Todavia, no Brasil, nove estados ainda estão sem prazo algum para o reinício das aulas. Nos demais, a retomada é escalonada e cuidadosa – o que se faz mister. Em vários países da Europa, as escolas foram liberadas antes do comércio: naqueles pertencentes à OCDE, as instituições de ensino permaneceram fechadas por 98 dias em média, com destaque para a França (56 dias) e a Alemanha (68). No Brasil, já vivemos mais que o dobro disso, tendo já sido ultrapassada a marca dos 200 dias. Estamos num dos lugares mais altos do pódio, juntamente com o Paraguai. O Uruguai estabeleceu protocolos de volta às aulas assim que a curva de infectados começou a apresentar redução. Manter as escolas fechadas por tanto tempo tem elevados impactos negativos, entre eles o aumento significativo das evasões e o comprometimento das condições socioemocionais dos discentes.
Por outro lado, neste momento, uma abertura ampla seria uma insanidade, pois a média móvel é ainda alta, mesmo que em recente tendência de desaceleração. Os estados que já retornaram ou agendaram o reinício levaram em conta as condições imunológicas e o baixo índice de transmissibilidade nas regiões liberadas, sendo priorizadas as escolas mais bem estruturadas para atendimento às condições de biossegurança. E se houver unidades escolares com eventuais casos de contágio? Seguem-se os protocolos dos agentes de saúde e os isolamentos pontuais e cirúrgicos.
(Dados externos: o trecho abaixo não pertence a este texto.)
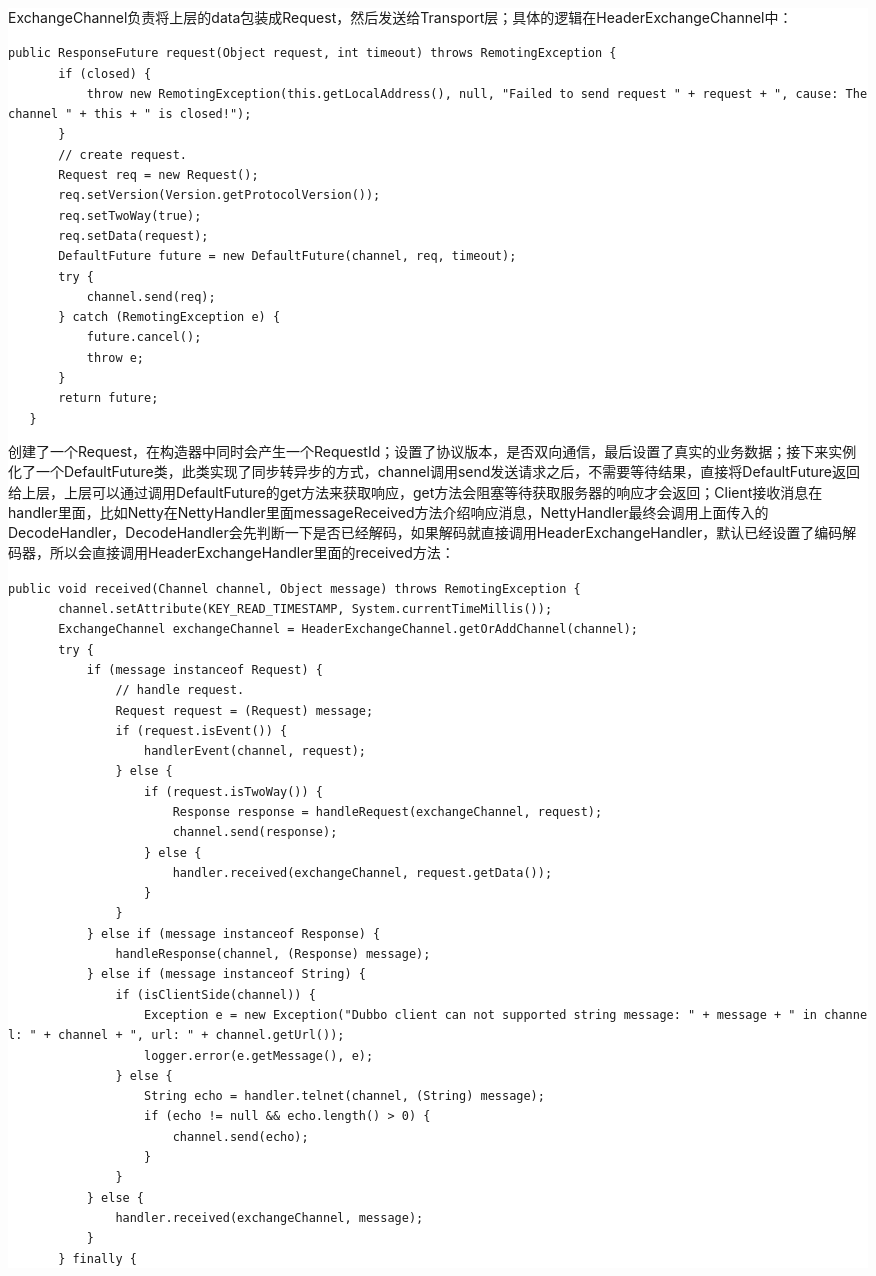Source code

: ExchangeChannel负责将上层的data包装成Request，然后发送给Transport层；具体的逻辑在HeaderExchangeChannel中：

```
public ResponseFuture request(Object request, int timeout) throws RemotingException {
       if (closed) {
           throw new RemotingException(this.getLocalAddress(), null, "Failed to send request " + request + ", cause: The channel " + this + " is closed!");
       }
       // create request.
       Request req = new Request();
       req.setVersion(Version.getProtocolVersion());
       req.setTwoWay(true);
       req.setData(request);
       DefaultFuture future = new DefaultFuture(channel, req, timeout);
       try {
           channel.send(req);
       } catch (RemotingException e) {
           future.cancel();
           throw e;
       }
       return future;
   }
```

创建了一个Request，在构造器中同时会产生一个RequestId；设置了协议版本，是否双向通信，最后设置了真实的业务数据；接下来实例化了一个DefaultFuture类，此类实现了同步转异步的方式，channel调用send发送请求之后，不需要等待结果，直接将DefaultFuture返回给上层，上层可以通过调用DefaultFuture的get方法来获取响应，get方法会阻塞等待获取服务器的响应才会返回；Client接收消息在handler里面，比如Netty在NettyHandler里面messageReceived方法介绍响应消息，NettyHandler最终会调用上面传入的DecodeHandler，DecodeHandler会先判断一下是否已经解码，如果解码就直接调用HeaderExchangeHandler，默认已经设置了编码解码器，所以会直接调用HeaderExchangeHandler里面的received方法：

```
public void received(Channel channel, Object message) throws RemotingException {
       channel.setAttribute(KEY_READ_TIMESTAMP, System.currentTimeMillis());
       ExchangeChannel exchangeChannel = HeaderExchangeChannel.getOrAddChannel(channel);
       try {
           if (message instanceof Request) {
               // handle request.
               Request request = (Request) message;
               if (request.isEvent()) {
                   handlerEvent(channel, request);
               } else {
                   if (request.isTwoWay()) {
                       Response response = handleRequest(exchangeChannel, request);
                       channel.send(response);
                   } else {
                       handler.received(exchangeChannel, request.getData());
                   }
               }
           } else if (message instanceof Response) {
               handleResponse(channel, (Response) message);
           } else if (message instanceof String) {
               if (isClientSide(channel)) {
                   Exception e = new Exception("Dubbo client can not supported string message: " + message + " in channel: " + channel + ", url: " + channel.getUrl());
                   logger.error(e.getMessage(), e);
               } else {
                   String echo = handler.telnet(channel, (String) message);
                   if (echo != null && echo.length() > 0) {
                       channel.send(echo);
                   }
               }
           } else {
               handler.received(exchangeChannel, message);
           }
       } finally {
```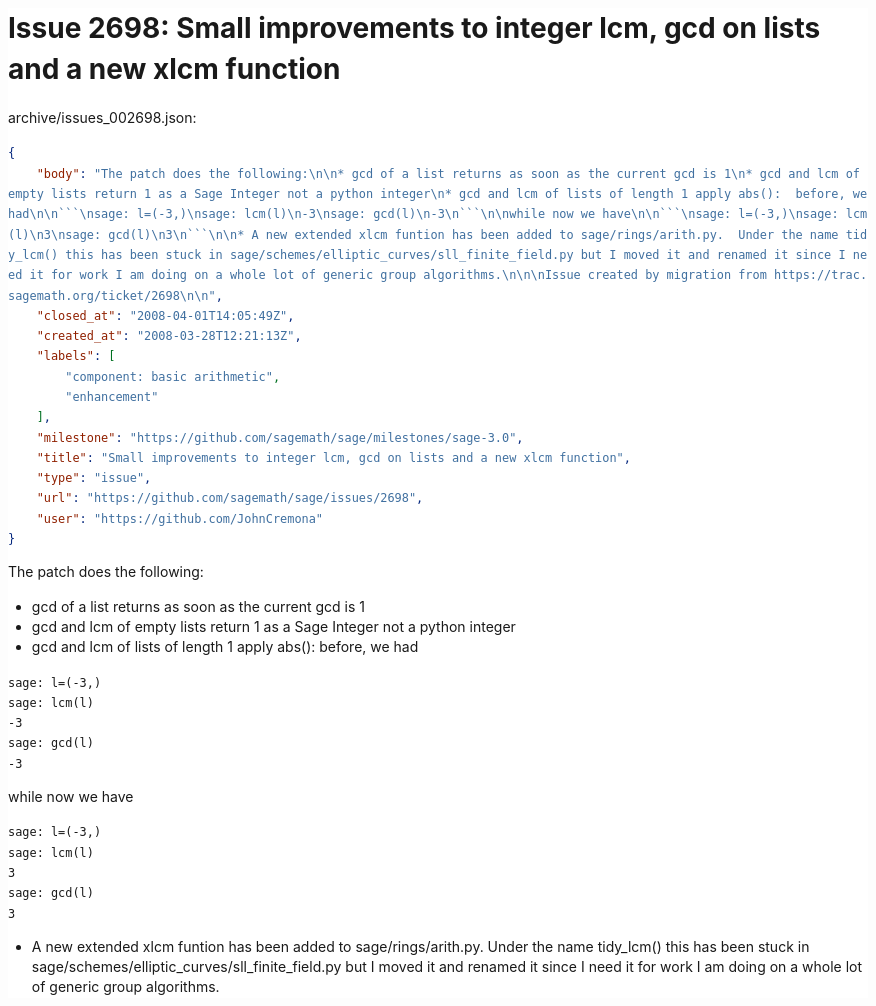 # Issue 2698: Small improvements to integer lcm, gcd on lists and a new xlcm function

archive/issues_002698.json:
```json
{
    "body": "The patch does the following:\n\n* gcd of a list returns as soon as the current gcd is 1\n* gcd and lcm of empty lists return 1 as a Sage Integer not a python integer\n* gcd and lcm of lists of length 1 apply abs():  before, we had\n\n```\nsage: l=(-3,)\nsage: lcm(l)\n-3\nsage: gcd(l)\n-3\n```\n\nwhile now we have\n\n```\nsage: l=(-3,)\nsage: lcm(l)\n3\nsage: gcd(l)\n3\n```\n\n* A new extended xlcm funtion has been added to sage/rings/arith.py.  Under the name tidy_lcm() this has been stuck in sage/schemes/elliptic_curves/sll_finite_field.py but I moved it and renamed it since I need it for work I am doing on a whole lot of generic group algorithms.\n\n\nIssue created by migration from https://trac.sagemath.org/ticket/2698\n\n",
    "closed_at": "2008-04-01T14:05:49Z",
    "created_at": "2008-03-28T12:21:13Z",
    "labels": [
        "component: basic arithmetic",
        "enhancement"
    ],
    "milestone": "https://github.com/sagemath/sage/milestones/sage-3.0",
    "title": "Small improvements to integer lcm, gcd on lists and a new xlcm function",
    "type": "issue",
    "url": "https://github.com/sagemath/sage/issues/2698",
    "user": "https://github.com/JohnCremona"
}
```
The patch does the following:

* gcd of a list returns as soon as the current gcd is 1
* gcd and lcm of empty lists return 1 as a Sage Integer not a python integer
* gcd and lcm of lists of length 1 apply abs():  before, we had

```
sage: l=(-3,)
sage: lcm(l)
-3
sage: gcd(l)
-3
```

while now we have

```
sage: l=(-3,)
sage: lcm(l)
3
sage: gcd(l)
3
```

* A new extended xlcm funtion has been added to sage/rings/arith.py.  Under the name tidy_lcm() this has been stuck in sage/schemes/elliptic_curves/sll_finite_field.py but I moved it and renamed it since I need it for work I am doing on a whole lot of generic group algorithms.
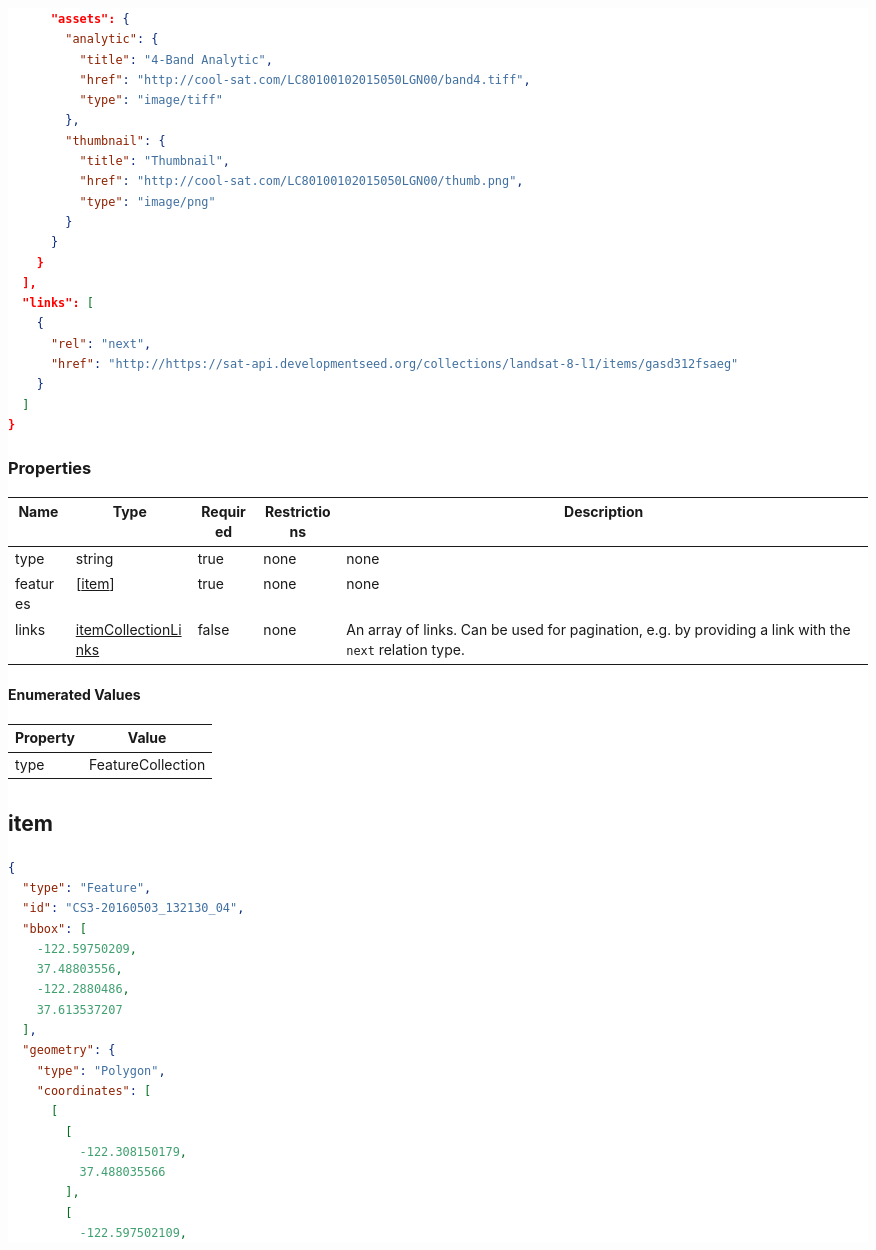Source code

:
 ```json
      "assets": {
        "analytic": {
          "title": "4-Band Analytic",
          "href": "http://cool-sat.com/LC80100102015050LGN00/band4.tiff",
          "type": "image/tiff"
        },
        "thumbnail": {
          "title": "Thumbnail",
          "href": "http://cool-sat.com/LC80100102015050LGN00/thumb.png",
          "type": "image/png"
        }
      }
    }
  ],
  "links": [
    {
      "rel": "next",
      "href": "http://https://sat-api.developmentseed.org/collections/landsat-8-l1/items/gasd312fsaeg"
    }
  ]
}

```

### Properties

|Name|Type|Required|Restrictions|Description|
|---|---|---|---|---|
|type|string|true|none|none|
|features|[[item](#schemaitem)]|true|none|none|
|links|[itemCollectionLinks](#schemaitemcollectionlinks)|false|none|An array of links. Can be used for pagination, e.g. by providing a link with the `next` relation type.|

#### Enumerated Values

|Property|Value|
|---|---|
|type|FeatureCollection|

<h2 id="tocSitem">item</h2>

<a id="schemaitem"></a>

```json
{
  "type": "Feature",
  "id": "CS3-20160503_132130_04",
  "bbox": [
    -122.59750209,
    37.48803556,
    -122.2880486,
    37.613537207
  ],
  "geometry": {
    "type": "Polygon",
    "coordinates": [
      [
        [
          -122.308150179,
          37.488035566
        ],
        [
          -122.597502109,
```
Afinal, não foi assim que agiram alguns países, como França e Israel, ou mesmo em escolas públicas do Amazonas?
Se é importante que sejam estabelecidos prazos para a abertura, mais que isso é necessário definir-se o como abrir, tema este que se deveria debater. Essa tarefa exigirá semanas de um bom planejamento organizacional e financeiro, bem como da complexa e dispendiosa reconfiguração do espaço físico e implementação das normas sanitárias e de biossegurança. Tudo será diferente, se comparado com o retorno após as tradicionais férias de verão, sempre festivo, com abraços efusivos e aquela algaravia que soa como música aos ouvidos dos educadores.
Agora estamos vivenciando um período excepcional de afastamento de seis meses, do qual advêm não só alunos, mas também professores e funcionários que passaram ou ainda estão passando por experiências negativas, até mesmo traumáticas, como insegurança, descontrole emocional, perda de renda, óbitos de familiares ou conhecidos. A ênfase das primeiras semanas é o acolhimento, o vínculo afetivo, correção de disparidades de aprendizagem, equalização dos conteúdos de cada componente curricular.
O discente vai encontrar outra escola, seja antes, durante ou após as aulas. Não menos fácil será estabelecer a divisão entre os conteúdos que serão presenciais ou remotos, uma vez que não será viável um retorno pleno no curto e médio prazo. Mais do que nunca, escola e família devem ser parceiras; mais do que nunca, a direção deve manter uma boa comunicação e transparência diante da comunidade escolar, pois haverá revezes, imprevistos ocorrerão.
Jacir J. Venturi, professor, foi diretor de escolas públicas e privadas, e docente da UFPR, PUCPR e Universidade Positivo.